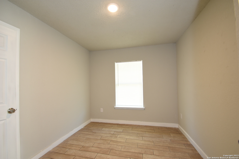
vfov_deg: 77.3
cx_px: 120
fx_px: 100
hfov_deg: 100.4
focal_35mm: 15
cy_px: 80
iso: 100
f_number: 6.3
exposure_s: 1/4
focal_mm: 10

YOUR GOAL: Would you retype every record above exactly, leaving out the pictures?

ANSWER BOX:
vfov_deg: 77.3
cx_px: 120
fx_px: 100
hfov_deg: 100.4
focal_35mm: 15
cy_px: 80
iso: 100
f_number: 6.3
exposure_s: 1/4
focal_mm: 10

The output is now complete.